### What to do
The lines you need are those holding the word "each"; pull them from the material.

### Supplied information

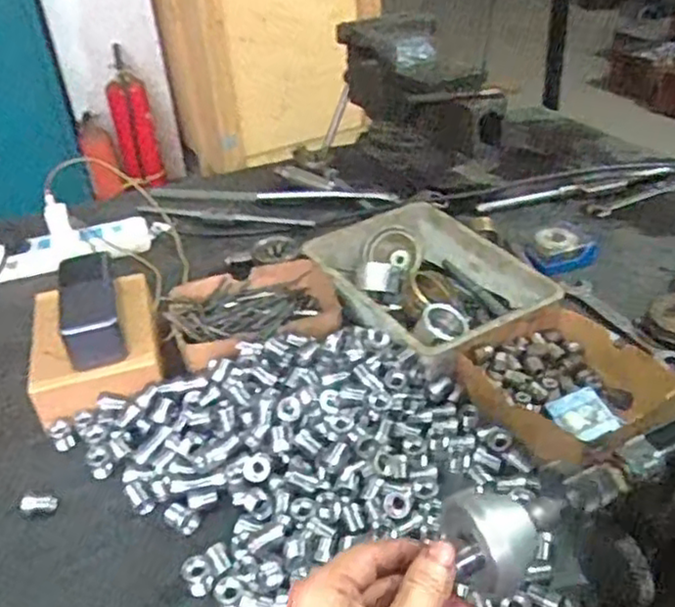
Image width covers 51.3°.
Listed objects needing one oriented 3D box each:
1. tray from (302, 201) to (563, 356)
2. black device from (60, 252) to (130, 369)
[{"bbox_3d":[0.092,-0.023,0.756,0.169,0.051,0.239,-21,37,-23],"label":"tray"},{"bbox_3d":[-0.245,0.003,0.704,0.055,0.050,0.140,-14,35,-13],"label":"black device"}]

---

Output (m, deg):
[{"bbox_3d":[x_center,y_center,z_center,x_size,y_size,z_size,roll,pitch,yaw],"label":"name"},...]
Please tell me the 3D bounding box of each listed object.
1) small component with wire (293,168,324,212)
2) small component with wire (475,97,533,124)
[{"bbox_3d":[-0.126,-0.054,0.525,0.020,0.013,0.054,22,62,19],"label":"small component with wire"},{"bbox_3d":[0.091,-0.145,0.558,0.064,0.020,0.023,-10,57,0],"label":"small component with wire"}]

### Exercise result
Listed objects needing one oriented 3D box each:
Please tell me the 3D bounding box of each listed object.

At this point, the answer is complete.